L'argument de « l'institutionnalisation » des agences du fait de la reconnaissance de leur pleine responsabilité ne peut être retenu. En effet, l'existence d'une responsabilité civile ne saurait conduire les investisseurs à renoncer à leurs diligences. S'ils subissent un préjudice, il reviendra au juge de déterminer s'ils ne sont pas pour partie responsables de leur sort. Par exemple, un investisseur qui se serait entièrement reposé sur les notations ne peut pas être considéré comme ayant mené les diligences propres à son métier.

Les clauses contractuelles liant un émetteur à une agence ne devraient pas non plus limiter le montant des dommages et intérêts que l'agence est susceptible de verser à son co-contractant.
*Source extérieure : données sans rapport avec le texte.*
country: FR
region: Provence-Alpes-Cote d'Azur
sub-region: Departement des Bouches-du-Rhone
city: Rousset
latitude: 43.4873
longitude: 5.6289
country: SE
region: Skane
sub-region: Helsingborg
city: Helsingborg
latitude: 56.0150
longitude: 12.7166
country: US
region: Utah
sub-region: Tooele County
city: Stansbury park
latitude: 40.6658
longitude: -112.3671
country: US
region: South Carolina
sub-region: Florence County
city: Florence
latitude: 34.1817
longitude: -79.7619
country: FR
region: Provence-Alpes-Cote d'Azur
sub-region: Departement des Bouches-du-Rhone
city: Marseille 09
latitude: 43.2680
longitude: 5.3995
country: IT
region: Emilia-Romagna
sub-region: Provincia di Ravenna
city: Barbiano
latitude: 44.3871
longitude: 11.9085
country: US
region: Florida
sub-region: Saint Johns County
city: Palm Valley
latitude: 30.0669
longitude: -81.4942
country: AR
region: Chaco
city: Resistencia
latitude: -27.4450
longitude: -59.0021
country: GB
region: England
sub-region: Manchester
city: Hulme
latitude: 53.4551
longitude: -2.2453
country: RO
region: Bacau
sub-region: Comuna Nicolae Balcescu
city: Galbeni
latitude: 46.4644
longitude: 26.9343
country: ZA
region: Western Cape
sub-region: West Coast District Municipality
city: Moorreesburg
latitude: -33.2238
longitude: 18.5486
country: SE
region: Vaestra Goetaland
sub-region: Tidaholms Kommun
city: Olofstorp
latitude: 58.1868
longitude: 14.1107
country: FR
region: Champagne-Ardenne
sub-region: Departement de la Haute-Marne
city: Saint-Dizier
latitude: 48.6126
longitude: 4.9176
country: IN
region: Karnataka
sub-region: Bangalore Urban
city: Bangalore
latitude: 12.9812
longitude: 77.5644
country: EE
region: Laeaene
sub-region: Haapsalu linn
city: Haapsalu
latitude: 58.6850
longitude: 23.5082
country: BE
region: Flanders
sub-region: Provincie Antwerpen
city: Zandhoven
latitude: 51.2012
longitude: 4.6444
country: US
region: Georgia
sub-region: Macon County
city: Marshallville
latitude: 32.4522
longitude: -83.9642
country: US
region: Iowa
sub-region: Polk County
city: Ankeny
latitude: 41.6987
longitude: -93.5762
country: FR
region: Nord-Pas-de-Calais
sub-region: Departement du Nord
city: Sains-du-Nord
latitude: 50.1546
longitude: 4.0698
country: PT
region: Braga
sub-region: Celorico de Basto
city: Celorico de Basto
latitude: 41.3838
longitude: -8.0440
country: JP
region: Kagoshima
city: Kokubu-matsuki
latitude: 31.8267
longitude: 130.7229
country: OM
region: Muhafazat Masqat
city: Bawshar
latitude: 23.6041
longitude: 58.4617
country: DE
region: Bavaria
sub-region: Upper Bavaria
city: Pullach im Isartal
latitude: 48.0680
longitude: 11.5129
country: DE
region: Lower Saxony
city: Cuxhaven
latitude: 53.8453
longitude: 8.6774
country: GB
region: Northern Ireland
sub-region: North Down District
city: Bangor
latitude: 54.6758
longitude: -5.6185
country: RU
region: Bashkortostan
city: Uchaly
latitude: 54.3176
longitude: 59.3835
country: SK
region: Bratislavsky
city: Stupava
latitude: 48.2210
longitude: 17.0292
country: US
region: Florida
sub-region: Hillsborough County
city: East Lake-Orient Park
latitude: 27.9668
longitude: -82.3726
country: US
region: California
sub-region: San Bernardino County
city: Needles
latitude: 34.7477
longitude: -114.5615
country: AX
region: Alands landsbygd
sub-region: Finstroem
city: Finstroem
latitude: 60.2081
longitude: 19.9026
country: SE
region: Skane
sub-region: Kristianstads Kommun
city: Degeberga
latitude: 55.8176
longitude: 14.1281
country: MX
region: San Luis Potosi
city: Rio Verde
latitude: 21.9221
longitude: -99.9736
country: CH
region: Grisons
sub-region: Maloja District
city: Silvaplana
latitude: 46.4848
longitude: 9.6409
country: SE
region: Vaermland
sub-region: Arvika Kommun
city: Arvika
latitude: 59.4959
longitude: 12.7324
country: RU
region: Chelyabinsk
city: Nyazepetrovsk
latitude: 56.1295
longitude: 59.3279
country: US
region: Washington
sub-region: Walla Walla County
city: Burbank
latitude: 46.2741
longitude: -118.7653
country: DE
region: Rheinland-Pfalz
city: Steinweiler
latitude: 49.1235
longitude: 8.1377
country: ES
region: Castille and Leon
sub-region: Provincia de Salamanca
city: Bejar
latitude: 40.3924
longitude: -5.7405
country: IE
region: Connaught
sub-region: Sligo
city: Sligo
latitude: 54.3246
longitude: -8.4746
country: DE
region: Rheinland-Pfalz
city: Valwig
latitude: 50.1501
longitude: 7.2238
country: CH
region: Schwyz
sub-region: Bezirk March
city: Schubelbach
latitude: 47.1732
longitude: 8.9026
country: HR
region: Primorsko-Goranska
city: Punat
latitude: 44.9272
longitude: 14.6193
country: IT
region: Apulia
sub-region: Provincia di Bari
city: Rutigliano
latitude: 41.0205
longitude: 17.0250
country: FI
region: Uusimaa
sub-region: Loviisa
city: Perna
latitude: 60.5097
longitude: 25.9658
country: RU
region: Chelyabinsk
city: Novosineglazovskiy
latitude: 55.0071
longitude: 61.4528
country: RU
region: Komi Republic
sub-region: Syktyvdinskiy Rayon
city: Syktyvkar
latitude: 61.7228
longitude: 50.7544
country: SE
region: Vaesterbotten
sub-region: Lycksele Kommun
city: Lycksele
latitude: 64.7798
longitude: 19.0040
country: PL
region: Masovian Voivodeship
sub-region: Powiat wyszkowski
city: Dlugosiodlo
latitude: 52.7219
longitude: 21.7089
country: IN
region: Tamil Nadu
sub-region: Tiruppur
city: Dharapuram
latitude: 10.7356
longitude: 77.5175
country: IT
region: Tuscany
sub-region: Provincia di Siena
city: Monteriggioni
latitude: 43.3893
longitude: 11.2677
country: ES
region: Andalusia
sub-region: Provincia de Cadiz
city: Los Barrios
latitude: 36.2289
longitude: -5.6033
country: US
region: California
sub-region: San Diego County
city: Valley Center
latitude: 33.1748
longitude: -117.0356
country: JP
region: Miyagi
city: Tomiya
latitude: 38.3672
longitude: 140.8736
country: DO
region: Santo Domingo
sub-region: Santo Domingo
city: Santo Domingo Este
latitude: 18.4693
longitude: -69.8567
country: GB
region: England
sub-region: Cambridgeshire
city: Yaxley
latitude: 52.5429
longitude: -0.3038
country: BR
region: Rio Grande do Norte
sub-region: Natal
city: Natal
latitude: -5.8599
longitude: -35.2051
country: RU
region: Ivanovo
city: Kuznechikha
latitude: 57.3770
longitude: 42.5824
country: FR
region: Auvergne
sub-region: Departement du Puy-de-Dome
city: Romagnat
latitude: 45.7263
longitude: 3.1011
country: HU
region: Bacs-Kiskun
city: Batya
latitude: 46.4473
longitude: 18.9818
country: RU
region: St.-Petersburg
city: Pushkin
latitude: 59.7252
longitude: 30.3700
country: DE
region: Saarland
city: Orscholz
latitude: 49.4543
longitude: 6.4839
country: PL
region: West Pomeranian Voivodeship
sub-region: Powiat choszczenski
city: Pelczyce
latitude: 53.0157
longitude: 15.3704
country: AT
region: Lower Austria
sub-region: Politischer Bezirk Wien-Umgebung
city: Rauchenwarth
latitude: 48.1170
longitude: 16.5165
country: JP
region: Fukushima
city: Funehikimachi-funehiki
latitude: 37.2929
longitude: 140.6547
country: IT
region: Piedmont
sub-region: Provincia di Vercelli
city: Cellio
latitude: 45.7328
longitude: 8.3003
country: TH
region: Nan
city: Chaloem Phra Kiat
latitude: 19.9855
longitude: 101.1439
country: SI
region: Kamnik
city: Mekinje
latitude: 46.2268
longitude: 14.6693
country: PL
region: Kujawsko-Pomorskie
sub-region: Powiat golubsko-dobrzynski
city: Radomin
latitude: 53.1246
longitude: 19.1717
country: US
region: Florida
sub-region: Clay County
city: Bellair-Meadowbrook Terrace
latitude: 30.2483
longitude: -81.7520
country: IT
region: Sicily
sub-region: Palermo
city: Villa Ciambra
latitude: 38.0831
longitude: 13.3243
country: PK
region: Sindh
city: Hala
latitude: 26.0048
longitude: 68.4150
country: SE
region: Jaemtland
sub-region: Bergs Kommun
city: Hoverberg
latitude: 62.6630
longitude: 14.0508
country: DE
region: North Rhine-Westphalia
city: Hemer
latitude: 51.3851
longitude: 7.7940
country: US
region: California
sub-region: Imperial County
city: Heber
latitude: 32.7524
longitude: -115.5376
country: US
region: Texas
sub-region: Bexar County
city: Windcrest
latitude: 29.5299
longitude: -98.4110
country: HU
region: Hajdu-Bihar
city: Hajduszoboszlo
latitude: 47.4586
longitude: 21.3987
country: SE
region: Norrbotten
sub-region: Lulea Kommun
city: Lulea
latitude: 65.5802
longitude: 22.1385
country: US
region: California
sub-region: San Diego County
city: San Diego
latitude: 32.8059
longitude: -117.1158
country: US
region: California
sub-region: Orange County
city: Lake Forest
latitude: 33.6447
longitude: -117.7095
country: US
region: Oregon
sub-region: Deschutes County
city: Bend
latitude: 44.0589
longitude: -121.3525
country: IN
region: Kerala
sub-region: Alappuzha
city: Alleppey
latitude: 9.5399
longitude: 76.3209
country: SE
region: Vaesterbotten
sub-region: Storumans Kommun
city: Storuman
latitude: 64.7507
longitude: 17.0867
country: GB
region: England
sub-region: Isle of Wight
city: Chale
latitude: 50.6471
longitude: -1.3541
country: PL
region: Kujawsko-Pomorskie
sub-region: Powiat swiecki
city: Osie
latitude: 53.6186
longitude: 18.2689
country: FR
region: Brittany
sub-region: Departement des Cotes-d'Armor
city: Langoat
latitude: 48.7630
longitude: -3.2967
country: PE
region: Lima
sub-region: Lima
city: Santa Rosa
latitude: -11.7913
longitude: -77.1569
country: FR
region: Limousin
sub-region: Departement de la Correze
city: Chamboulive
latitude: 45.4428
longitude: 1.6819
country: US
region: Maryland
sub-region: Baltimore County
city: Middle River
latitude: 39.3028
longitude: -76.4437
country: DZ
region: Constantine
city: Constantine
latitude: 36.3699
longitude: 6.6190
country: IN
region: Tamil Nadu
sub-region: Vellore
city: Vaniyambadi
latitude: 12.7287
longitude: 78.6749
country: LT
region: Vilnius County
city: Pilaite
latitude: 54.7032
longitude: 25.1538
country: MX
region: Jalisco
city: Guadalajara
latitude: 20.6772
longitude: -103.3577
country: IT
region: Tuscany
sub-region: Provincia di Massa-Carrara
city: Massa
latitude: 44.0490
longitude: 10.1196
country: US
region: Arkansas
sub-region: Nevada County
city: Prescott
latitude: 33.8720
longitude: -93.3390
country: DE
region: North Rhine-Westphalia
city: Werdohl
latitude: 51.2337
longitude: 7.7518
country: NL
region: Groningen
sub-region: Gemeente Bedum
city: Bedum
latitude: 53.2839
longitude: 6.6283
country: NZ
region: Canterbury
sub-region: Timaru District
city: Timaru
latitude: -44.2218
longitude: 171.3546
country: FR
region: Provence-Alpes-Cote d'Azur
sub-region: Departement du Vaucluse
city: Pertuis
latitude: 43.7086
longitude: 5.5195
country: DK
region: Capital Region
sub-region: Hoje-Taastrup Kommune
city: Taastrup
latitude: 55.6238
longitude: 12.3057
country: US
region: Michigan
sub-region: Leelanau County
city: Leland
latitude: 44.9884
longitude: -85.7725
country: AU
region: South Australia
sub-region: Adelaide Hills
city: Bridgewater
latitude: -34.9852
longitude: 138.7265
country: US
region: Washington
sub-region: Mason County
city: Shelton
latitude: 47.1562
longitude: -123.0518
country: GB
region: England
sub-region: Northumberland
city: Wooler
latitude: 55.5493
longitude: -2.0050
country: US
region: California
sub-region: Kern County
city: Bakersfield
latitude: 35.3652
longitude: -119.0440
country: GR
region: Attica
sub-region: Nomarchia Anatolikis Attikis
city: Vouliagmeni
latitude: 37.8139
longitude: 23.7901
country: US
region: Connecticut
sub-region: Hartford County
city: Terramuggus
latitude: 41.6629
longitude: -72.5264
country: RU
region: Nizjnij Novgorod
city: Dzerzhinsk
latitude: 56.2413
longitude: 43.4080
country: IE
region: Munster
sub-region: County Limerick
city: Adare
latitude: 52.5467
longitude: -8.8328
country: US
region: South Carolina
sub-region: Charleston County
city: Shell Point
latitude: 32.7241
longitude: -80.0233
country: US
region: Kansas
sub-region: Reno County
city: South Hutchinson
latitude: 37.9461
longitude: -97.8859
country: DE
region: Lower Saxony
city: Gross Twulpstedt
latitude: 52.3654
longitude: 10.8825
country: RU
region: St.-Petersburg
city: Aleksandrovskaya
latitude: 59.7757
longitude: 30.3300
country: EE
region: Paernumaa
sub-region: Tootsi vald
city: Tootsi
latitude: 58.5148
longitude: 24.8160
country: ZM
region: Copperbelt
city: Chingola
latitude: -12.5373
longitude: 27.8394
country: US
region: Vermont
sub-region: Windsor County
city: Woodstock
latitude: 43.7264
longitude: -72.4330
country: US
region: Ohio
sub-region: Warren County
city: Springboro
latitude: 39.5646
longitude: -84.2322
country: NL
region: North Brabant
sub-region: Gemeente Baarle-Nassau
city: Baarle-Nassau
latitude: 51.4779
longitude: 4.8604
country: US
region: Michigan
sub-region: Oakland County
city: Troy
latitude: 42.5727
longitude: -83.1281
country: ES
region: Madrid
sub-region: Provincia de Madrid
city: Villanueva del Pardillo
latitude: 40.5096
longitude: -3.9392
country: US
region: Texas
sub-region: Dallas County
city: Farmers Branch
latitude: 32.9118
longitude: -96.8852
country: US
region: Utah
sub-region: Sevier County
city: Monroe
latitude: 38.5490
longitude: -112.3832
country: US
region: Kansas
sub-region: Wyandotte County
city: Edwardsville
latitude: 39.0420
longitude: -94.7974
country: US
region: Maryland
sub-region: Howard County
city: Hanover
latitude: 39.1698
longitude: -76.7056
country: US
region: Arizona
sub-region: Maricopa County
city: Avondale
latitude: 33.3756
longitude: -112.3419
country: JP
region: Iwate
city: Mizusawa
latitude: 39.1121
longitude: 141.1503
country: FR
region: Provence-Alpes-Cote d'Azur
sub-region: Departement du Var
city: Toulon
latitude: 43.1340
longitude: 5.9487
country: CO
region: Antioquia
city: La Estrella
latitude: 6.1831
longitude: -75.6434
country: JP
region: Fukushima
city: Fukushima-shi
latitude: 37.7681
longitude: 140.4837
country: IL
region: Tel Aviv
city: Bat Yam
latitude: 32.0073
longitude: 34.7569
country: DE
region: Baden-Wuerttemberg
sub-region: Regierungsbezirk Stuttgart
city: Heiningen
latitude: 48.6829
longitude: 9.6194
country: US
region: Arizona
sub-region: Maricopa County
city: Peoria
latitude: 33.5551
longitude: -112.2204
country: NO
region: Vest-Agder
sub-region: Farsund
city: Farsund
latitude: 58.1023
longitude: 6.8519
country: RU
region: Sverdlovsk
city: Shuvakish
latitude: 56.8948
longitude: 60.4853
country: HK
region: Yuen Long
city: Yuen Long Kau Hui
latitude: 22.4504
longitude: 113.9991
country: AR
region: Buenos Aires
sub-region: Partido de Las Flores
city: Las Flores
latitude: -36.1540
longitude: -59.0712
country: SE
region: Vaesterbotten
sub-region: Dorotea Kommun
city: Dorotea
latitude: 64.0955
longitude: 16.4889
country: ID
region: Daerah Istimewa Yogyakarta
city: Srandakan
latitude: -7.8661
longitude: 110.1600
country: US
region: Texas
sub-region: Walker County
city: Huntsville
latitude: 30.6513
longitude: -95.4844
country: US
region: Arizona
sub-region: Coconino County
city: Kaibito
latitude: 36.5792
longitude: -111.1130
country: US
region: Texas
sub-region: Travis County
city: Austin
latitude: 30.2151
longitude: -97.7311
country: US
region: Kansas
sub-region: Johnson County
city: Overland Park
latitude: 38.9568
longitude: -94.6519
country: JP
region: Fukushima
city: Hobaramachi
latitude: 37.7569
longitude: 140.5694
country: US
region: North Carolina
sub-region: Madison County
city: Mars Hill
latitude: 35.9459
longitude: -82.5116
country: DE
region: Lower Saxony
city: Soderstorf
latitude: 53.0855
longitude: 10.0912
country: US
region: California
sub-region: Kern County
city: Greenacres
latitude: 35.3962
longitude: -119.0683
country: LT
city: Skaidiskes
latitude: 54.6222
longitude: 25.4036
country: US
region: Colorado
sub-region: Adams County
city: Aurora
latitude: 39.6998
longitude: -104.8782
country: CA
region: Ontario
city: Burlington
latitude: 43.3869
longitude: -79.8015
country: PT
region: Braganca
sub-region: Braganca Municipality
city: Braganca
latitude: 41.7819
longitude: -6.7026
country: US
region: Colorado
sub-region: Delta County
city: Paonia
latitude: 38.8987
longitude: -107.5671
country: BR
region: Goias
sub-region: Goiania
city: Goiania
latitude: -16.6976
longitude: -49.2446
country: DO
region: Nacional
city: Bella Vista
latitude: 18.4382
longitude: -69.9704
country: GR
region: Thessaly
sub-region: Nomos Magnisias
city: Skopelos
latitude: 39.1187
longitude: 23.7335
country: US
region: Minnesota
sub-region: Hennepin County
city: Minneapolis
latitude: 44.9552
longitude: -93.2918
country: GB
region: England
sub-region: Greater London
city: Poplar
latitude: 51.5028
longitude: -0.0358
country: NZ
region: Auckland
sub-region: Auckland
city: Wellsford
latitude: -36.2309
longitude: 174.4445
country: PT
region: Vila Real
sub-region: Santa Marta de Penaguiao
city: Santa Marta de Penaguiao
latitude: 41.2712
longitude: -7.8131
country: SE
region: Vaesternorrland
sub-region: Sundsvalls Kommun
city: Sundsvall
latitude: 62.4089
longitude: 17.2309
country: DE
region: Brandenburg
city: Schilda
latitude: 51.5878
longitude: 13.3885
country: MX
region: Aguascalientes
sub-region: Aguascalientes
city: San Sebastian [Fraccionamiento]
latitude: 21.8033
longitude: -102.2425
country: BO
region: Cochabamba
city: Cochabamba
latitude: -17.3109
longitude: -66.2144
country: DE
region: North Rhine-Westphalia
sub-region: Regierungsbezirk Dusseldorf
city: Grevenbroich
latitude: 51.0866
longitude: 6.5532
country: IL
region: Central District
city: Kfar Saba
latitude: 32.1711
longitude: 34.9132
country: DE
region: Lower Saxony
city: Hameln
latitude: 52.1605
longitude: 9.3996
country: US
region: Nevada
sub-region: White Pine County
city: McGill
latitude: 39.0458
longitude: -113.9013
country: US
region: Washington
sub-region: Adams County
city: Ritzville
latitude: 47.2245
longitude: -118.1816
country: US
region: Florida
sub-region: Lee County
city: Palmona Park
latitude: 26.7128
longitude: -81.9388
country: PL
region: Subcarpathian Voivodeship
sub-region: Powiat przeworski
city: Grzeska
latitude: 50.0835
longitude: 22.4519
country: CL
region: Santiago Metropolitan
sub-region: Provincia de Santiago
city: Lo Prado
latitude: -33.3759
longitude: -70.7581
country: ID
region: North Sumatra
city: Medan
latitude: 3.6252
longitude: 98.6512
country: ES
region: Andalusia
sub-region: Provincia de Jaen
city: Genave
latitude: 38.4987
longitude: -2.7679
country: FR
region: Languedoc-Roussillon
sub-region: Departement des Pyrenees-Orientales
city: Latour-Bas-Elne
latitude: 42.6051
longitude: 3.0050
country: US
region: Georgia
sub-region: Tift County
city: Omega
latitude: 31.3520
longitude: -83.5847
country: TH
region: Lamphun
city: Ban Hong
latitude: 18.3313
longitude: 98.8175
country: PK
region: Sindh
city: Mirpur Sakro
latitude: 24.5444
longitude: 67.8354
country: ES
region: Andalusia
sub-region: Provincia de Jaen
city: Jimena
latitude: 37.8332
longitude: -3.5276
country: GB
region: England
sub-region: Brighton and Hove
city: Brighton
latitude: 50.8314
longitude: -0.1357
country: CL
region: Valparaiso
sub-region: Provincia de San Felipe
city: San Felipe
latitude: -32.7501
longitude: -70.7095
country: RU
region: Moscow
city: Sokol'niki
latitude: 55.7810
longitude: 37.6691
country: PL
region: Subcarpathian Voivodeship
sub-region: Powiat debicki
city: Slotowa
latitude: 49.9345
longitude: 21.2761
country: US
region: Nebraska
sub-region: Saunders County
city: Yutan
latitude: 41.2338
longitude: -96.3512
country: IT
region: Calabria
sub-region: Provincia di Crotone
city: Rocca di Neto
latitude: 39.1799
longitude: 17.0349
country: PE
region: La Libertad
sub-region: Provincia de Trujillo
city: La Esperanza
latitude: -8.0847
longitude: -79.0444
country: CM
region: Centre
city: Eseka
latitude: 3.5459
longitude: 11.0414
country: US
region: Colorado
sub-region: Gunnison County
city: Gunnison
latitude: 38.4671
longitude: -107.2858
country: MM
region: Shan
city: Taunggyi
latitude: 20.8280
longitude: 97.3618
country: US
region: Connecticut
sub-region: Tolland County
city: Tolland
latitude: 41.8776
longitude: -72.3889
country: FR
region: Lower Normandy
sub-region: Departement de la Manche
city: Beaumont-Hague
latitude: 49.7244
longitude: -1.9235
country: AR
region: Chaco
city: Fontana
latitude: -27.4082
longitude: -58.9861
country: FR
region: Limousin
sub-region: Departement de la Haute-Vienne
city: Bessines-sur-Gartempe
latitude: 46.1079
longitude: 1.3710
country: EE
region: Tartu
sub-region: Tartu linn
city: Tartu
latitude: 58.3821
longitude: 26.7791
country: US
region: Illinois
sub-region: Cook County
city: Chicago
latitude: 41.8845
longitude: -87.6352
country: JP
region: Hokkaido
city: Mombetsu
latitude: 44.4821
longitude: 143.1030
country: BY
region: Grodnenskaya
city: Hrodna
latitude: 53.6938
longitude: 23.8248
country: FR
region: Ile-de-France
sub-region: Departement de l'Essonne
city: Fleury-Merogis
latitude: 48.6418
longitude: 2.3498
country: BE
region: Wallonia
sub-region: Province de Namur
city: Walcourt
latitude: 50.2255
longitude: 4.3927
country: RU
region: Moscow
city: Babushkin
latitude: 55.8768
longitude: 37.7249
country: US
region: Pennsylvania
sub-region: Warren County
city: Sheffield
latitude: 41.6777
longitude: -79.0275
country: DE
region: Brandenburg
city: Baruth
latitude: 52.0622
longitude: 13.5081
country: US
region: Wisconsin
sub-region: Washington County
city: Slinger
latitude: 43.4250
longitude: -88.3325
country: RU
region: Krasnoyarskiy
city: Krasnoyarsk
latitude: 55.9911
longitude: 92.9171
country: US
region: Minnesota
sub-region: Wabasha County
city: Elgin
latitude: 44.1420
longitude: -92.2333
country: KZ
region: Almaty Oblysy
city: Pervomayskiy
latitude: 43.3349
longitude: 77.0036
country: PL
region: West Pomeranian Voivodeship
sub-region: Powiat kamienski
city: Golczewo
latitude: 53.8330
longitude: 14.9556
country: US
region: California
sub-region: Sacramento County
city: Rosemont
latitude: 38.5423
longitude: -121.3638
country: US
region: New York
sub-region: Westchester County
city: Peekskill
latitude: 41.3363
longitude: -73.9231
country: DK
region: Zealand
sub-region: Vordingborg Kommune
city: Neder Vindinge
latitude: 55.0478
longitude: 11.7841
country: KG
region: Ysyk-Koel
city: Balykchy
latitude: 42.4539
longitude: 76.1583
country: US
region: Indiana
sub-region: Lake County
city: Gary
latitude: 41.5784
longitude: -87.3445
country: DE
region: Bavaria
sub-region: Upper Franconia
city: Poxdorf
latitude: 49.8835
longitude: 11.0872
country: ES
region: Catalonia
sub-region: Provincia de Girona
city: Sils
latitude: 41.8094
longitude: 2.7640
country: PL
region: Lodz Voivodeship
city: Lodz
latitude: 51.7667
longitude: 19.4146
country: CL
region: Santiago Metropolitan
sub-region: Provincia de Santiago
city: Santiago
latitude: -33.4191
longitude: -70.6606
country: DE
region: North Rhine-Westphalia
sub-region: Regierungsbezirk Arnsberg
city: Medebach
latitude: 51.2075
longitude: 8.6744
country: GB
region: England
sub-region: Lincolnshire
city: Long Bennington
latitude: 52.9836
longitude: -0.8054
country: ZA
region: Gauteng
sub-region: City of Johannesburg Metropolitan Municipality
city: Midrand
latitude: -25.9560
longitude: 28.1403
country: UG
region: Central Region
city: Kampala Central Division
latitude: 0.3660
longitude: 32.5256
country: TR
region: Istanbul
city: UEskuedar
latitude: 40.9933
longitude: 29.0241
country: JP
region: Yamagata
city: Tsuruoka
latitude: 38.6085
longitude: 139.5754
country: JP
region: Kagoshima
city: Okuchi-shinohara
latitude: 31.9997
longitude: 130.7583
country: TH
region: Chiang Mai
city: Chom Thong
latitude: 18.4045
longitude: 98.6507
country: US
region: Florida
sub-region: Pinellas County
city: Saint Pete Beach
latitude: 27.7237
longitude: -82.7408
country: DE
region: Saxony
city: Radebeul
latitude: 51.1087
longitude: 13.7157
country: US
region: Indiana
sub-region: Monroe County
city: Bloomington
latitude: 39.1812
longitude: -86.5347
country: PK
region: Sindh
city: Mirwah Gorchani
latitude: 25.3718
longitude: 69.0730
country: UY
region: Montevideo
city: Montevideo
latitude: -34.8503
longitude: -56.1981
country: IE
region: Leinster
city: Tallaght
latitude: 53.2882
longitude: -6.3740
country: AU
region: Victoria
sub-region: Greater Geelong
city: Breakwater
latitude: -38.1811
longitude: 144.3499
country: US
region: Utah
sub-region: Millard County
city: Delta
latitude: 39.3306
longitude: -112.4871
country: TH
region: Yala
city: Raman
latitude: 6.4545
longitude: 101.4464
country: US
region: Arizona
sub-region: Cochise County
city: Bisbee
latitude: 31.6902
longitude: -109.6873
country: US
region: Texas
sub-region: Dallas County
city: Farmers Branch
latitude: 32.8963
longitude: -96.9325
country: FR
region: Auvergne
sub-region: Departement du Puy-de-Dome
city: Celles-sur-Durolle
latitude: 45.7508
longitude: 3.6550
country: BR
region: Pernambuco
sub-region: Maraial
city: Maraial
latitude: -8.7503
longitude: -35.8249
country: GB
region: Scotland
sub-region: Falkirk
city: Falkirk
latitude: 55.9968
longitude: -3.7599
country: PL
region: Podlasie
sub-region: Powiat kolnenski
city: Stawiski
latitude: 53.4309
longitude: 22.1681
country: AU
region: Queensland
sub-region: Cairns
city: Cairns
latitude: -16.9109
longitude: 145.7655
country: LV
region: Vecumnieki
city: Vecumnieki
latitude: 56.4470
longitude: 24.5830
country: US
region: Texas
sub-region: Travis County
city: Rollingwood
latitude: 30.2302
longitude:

En revanche, le contrat peut tout à fait prévoir des clauses limitatives relatives à la mise en cause de la responsabilité, par exemple si l'émetteur a fourni des données erronées aux analystes.


* 159 Audition devant la mission commune d'information du Sénat le 10 avril 2012.

* 160 Les capitaux propres s'établissaient en 2010 à 7,6 millions d'euros pour Fitch et Moody's, sans obligation règlementaire de les conserver durablement dans les comptes des sociétés.

* 161 Le montant des capitaux propres de Moody's et de Fitch est sensiblement plus élevé puisqu'ils s'élèvent à environ 5,7 millions d'euros pour les deux entités.

* 162 Enterprise Risk Management de juillet 2010.